*** ИЗВЛЕЧЁННЫЕ ЗАПИСИ
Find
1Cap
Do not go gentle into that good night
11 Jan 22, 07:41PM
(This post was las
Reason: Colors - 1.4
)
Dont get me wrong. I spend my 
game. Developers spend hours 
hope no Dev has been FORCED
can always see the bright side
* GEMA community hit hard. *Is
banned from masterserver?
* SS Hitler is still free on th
******
*** ИЗВЛЕЧЁННЫЕ ЗАПИСИ
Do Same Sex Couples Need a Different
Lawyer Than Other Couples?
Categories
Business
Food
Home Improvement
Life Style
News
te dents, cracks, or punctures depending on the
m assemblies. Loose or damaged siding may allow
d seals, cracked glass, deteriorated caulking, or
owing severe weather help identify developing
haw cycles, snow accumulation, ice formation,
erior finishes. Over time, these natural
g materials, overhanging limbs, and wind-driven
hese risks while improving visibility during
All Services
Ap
******
_ВАШЕ ЗАДАНИЕ_
Подсчитайте, в скольких строках записей встречается слово «spend», с учетом регистра. В ответе приведите только число.

_ПОЛЕ ОТВЕТА_
2